Ecological monitoring: The project continuously monitors and regularly evaluates vegetation restoration and adjusts vegetation management measures on a timely basis based on changes in vegetation growth, soil moisture and other indicators by employing local people as seasonal workers. 

Benefit evaluation: Helping the community residents to improve their income by 2,000 yuan on average per household who adopted the new techniques, enabling farmers to directly benefit from the achievements of ecological restoration.

Environmental education: raised environmental awareness among community members and helped them better understand the balance between ecology and development through environmental education workshops.

Volunteer opportunities: the promotion of dry farming has led thousands of farmers in the surrounding communities to participate in the project, to be engaged throughout the process of trial planting, adaptation & adjustment as seen fit, and harvesting. They did not need to test out the effects in their own fields.

Skill trainings: improved the ability of the community to apply new technologies and new models to farming and herding methods. Assisted the community to set up new cooperatives.
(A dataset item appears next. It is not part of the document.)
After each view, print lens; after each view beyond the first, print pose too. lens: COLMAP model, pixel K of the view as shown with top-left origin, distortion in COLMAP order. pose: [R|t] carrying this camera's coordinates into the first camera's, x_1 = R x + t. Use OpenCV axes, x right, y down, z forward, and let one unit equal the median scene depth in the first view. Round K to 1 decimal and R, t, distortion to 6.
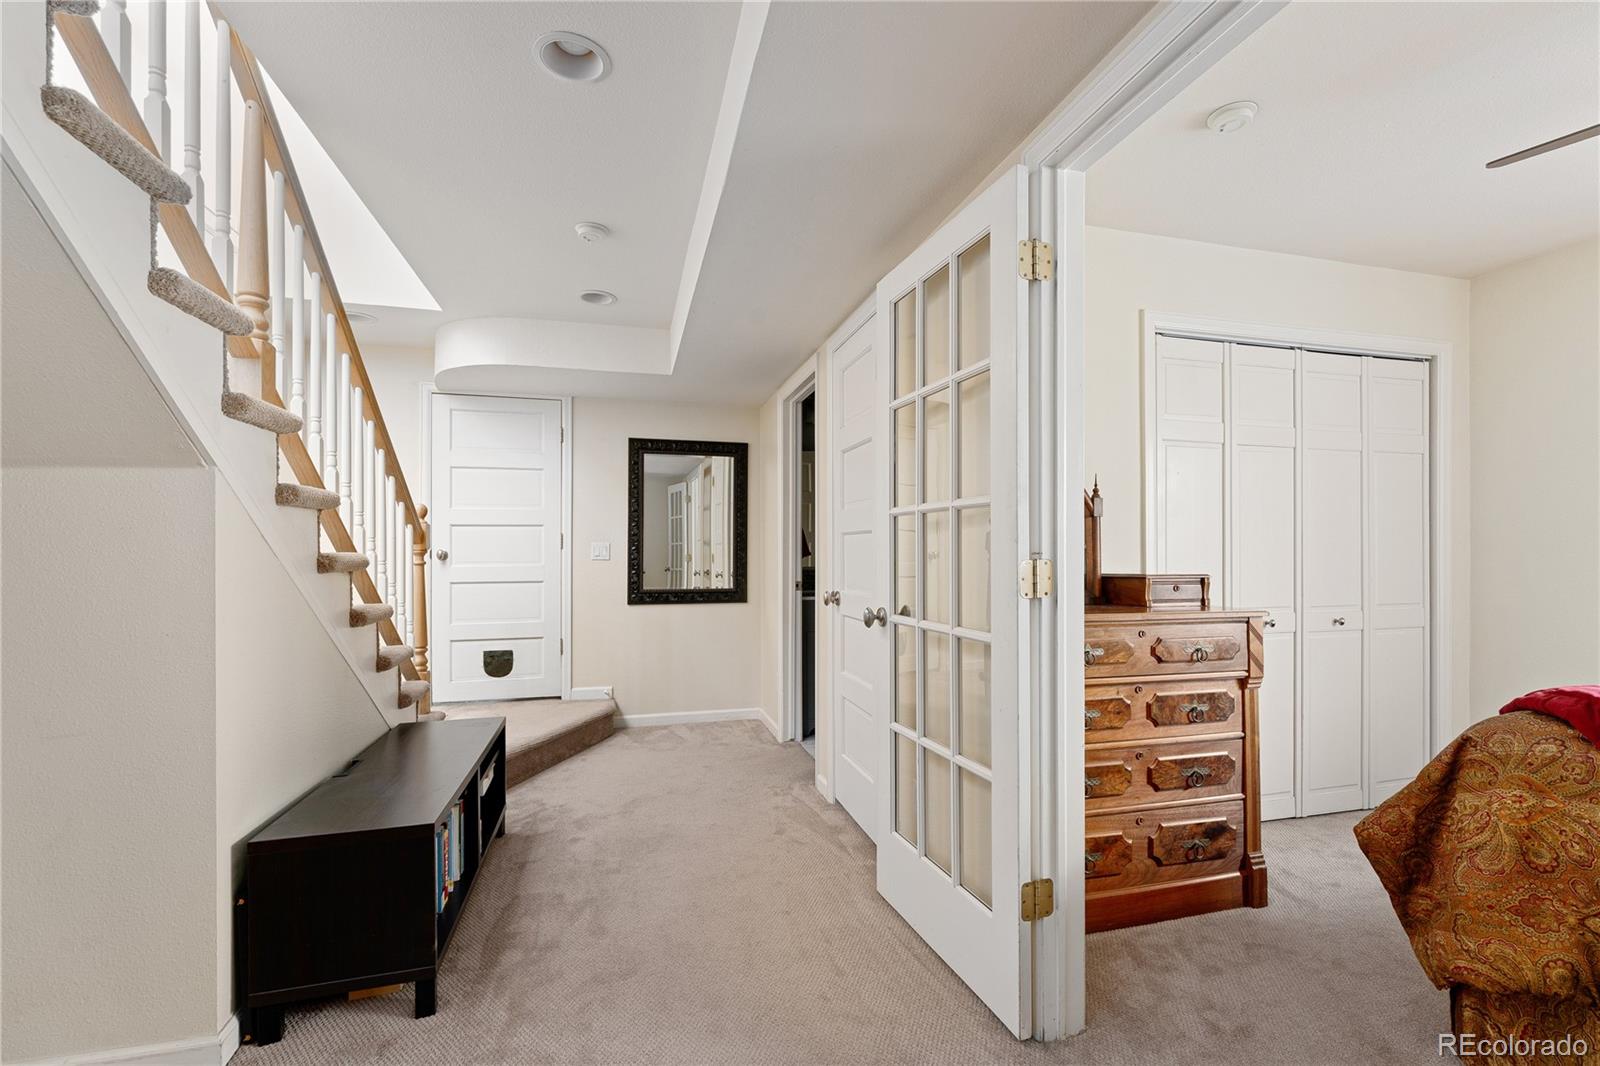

Cooperating with Inner Mongolia Agricultural University, the project implemented "smart grassland management” on 200 hectares (3000 mu) of grassland in Helinge’er county, in combination with vegetation growth monitoring and use of meteorological data to determine the right time to start spring grazing. Herder were able to dynamically determine grazing time and intensity, as well as tailor the grazing plan with balanced grass and livestock. After 3 years of pilot work, the project has spearheaded the model of "grazing in warm seasons and feeding in cold seasons", suitable for the local area and other sites with similar conditions in the grassland of northern China.

The project helped the local farmers cope better with the accelerating water shortage, exacerbated by a changing climate. The farmers were embracing, the integrated technologies and practices of high-yield dry-farming, ecological dry-farming and soil testing formula fertilization, selected drought-resistant crop varieties, enhanced film mulching, and innovative irrigation to make full use natural precipitation. The approach—combining accessible data tools and new land management practices—has led to multiple benefits of water and fertilizer efficiency, and increased production and income.
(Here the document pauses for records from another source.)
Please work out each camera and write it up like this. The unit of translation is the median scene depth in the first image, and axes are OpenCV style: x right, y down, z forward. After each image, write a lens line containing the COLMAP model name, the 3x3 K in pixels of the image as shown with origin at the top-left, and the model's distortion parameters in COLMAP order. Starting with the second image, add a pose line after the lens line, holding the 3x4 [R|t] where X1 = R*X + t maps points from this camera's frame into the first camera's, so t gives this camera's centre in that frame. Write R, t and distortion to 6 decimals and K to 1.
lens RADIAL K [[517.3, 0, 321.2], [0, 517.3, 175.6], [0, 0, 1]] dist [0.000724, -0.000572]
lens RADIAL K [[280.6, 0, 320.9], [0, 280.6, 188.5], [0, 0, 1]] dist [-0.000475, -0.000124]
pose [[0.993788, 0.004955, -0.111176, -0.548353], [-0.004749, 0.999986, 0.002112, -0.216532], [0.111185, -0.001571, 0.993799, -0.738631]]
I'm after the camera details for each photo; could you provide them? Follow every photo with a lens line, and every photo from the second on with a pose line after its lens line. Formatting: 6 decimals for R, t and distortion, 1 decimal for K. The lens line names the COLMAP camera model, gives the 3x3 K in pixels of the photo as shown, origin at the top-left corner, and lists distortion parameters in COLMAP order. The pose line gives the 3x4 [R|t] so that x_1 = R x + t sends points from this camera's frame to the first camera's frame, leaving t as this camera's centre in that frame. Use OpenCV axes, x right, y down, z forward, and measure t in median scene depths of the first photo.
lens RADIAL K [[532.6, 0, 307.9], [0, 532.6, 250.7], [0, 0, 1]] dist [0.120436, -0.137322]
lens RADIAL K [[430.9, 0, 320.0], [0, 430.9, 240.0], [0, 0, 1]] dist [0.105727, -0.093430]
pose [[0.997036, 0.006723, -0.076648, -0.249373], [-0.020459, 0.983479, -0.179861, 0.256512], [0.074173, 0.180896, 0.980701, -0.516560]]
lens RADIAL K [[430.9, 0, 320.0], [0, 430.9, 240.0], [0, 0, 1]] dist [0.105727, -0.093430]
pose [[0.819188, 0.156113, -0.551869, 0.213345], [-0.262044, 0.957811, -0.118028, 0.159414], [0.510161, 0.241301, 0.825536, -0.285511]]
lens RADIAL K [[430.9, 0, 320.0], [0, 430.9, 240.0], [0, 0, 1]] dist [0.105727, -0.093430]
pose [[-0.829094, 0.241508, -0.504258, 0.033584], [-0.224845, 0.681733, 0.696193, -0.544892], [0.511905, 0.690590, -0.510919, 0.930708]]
In order to restore the degraded land, to increase the vegetation coverage and biodiversity, and to recover the ecosystem functions of windbreak and sand-fixation, the project employs the tertiary structure of "trees, shrubs and grass." Native species of trees, shrubs, and grass were selected for maximum ecological service function, including carbon sequestration and habitat potential. Since 2010, we have restored a priority area of 2,585 hectares of degraded land, as identified by the Helinge’er County Ecological Restoration Plan. Restoration activities included planting nearly 3 million trees that is estimated to capture more than 160,000 tons of CO2 over the next 30 years.

Aiming at gully areas with serious water and soil erosion, the project incorporated engineering and biological approaches, introduced new technologies such as a "biological blanket"(It is a high strength ecological slope protection tool made of a variety of naturally degradable materials. Biological blanket helps reduce soil erosion on the slope) and successfully restored nearly 600 hectare (9,000 mu) of soil and water loss areas in 14 gullies.
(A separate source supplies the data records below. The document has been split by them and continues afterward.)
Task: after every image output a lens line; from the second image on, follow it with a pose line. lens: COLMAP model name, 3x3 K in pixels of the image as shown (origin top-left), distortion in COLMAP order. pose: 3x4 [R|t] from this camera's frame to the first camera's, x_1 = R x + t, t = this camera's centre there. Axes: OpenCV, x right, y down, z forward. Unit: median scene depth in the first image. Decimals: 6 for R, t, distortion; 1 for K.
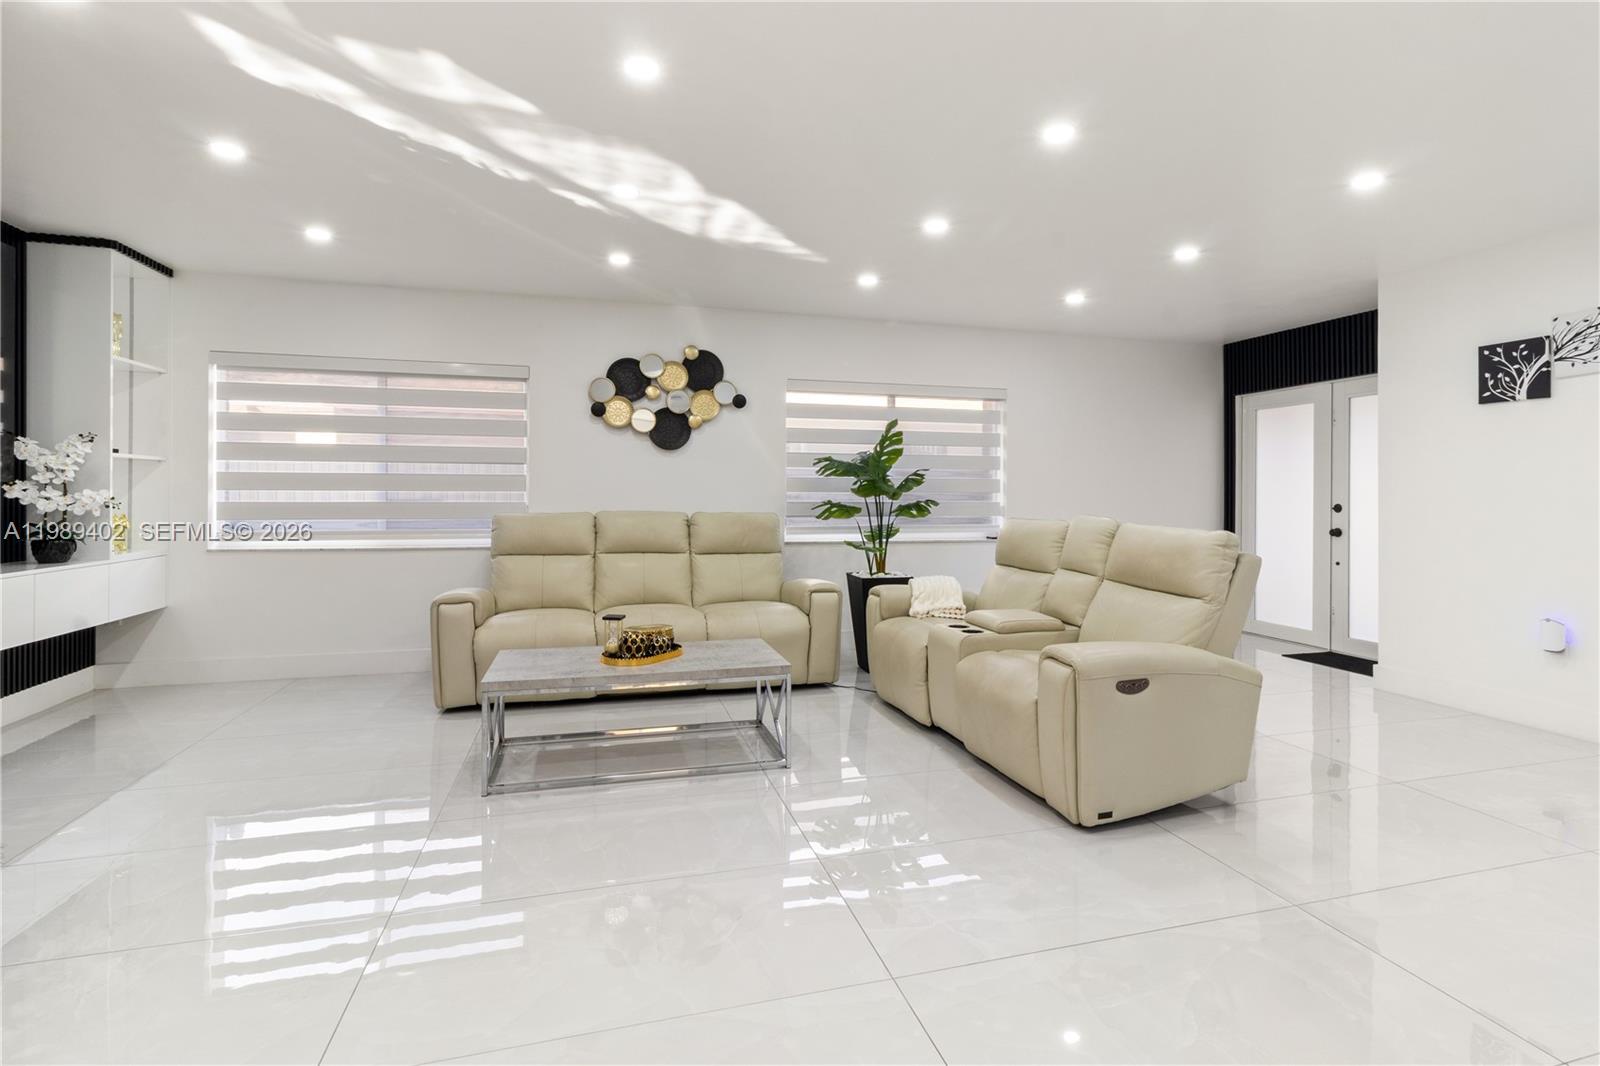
lens RADIAL K [[746.8, 0, 806.3], [0, 746.8, 484.9], [0, 0, 1]] dist [0.002235, 0.000804]
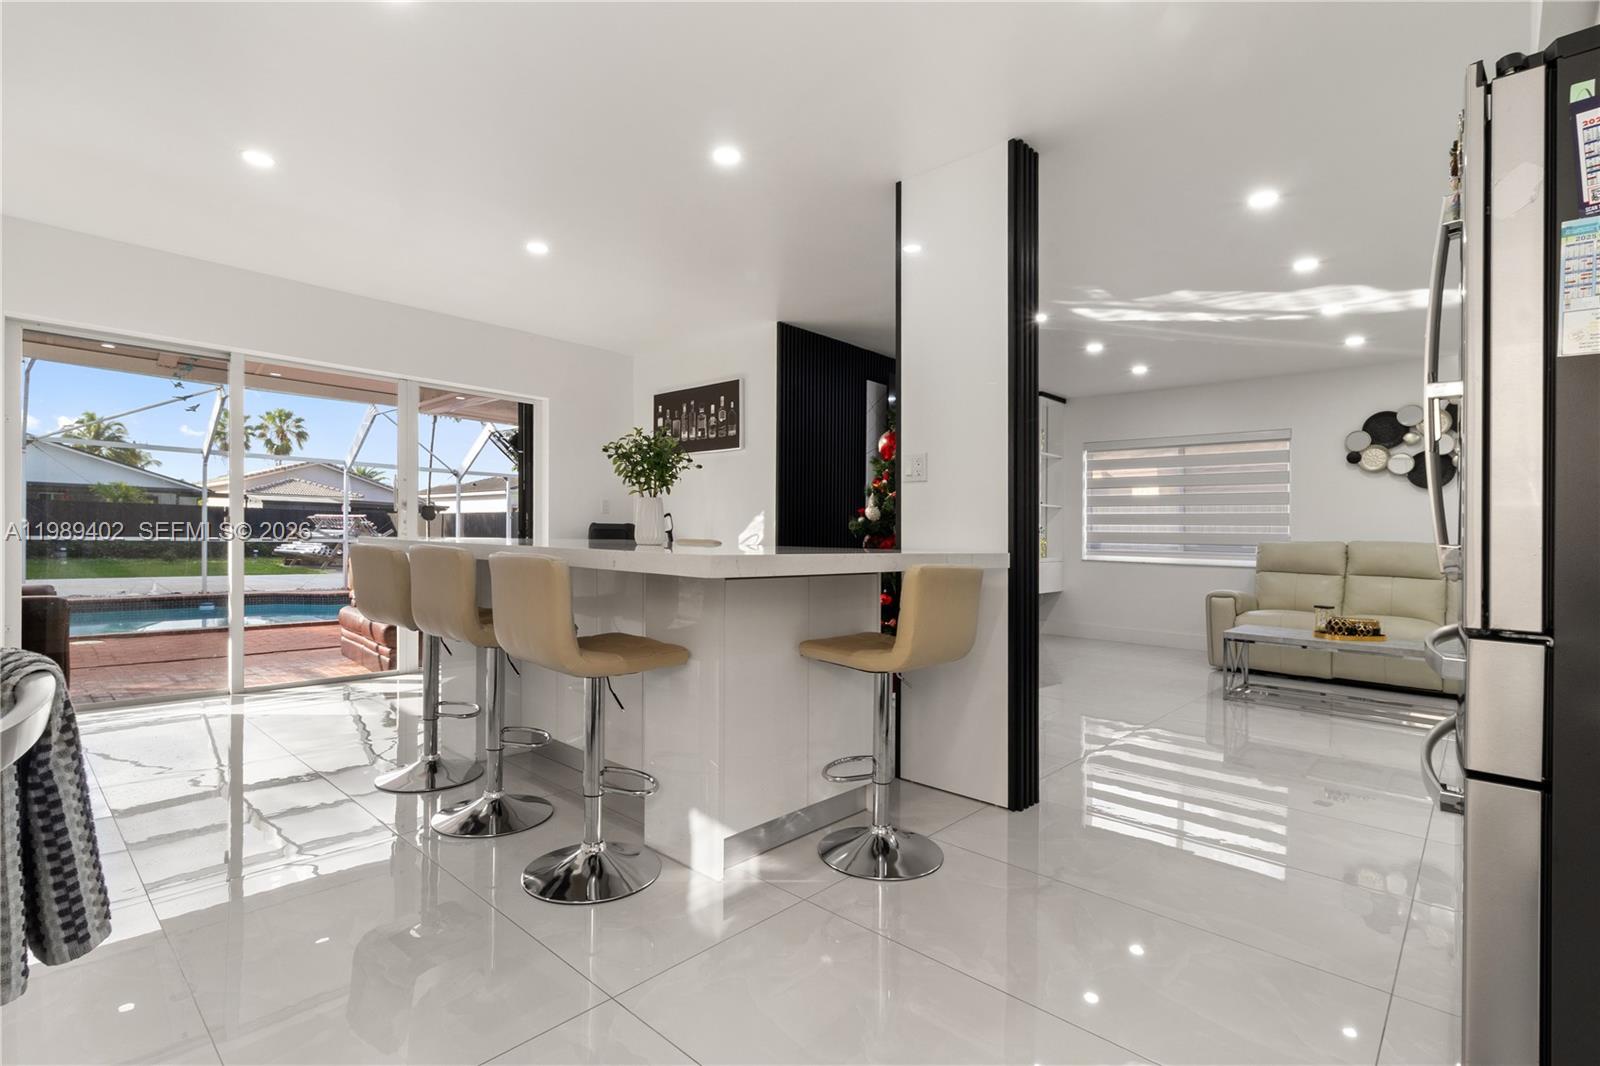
lens RADIAL K [[746.8, 0, 794.0], [0, 746.8, 522.9], [0, 0, 1]] dist [0.002235, 0.000804]
pose [[0.517814, -0.007054, -0.855464, 0.295496], [-0.004291, 0.999932, -0.010843, 0.022167], [0.855482, 0.009285, 0.517749, -0.413803]]
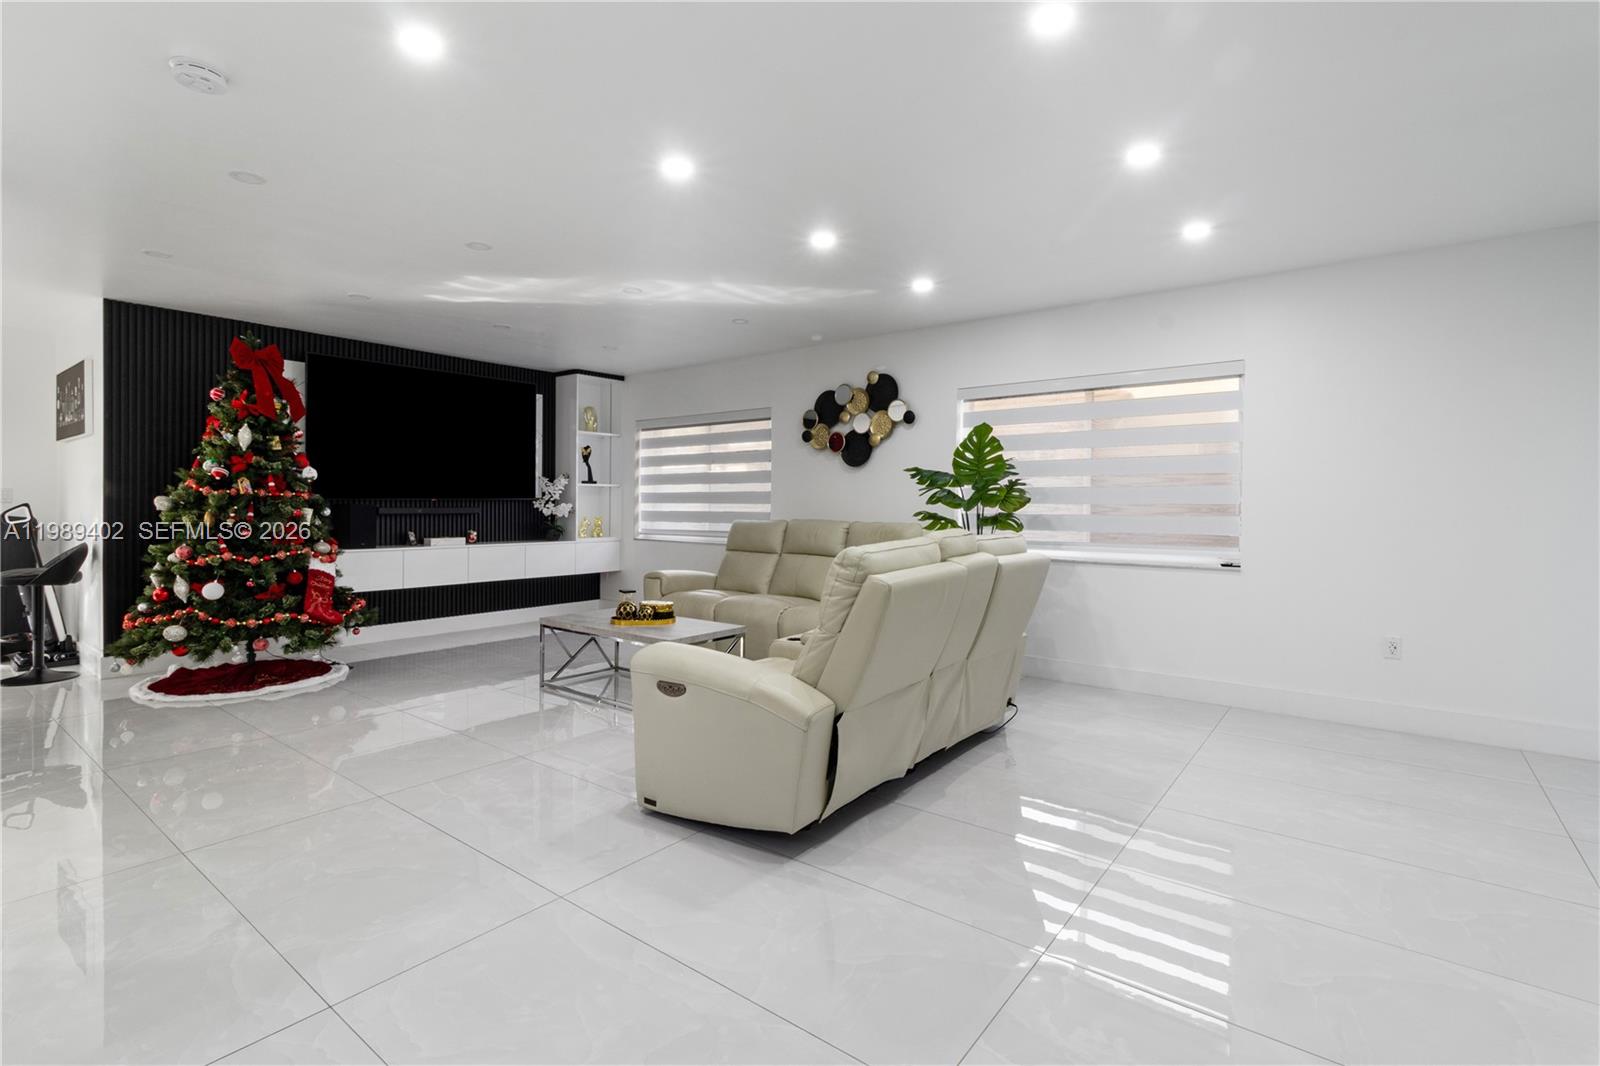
lens RADIAL K [[746.8, 0, 766.4], [0, 746.8, 496.1], [0, 0, 1]] dist [0.002235, 0.000804]
pose [[0.582586, -0.010227, -0.812705, 0.689433], [0.011546, 0.999924, -0.004306, 0.000795], [0.812687, -0.006875, 0.582660, 0.241642]]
In Helinge’er County, Systematic Conservation Planning (SCP) was used to plan ecological restoration and protection for the county with consideration of climate change forecast. Firstly, demands of regional ecosystem service functions were determined according to the national ecological function zoning and ecological red lines. Secondly, to ensure the key ecosystem types in each ecological function plot can perform long-lasting and reliable ecological service functions, historic and current status of each ecological function plot was evaluated with literature reviews and field investigations (community surveys), and ecosystem trends were predicted under different climate change scenarios. Community outreach was crucial in understanding how the lived experience of farmers and herders compared to the scientific literature and helped build trust with communities.

Targets of the protection area target were set, and the degree of human influence in the area was considered. Finally, for the important ecological function areas the current ecosystem status was compared to the key ecosystem types that can continue to play their roles. If they were consistent, they were identified as protected areas. Inconsistencies resulted in restoration areas, and the target ecosystem type for restoration could then be determined.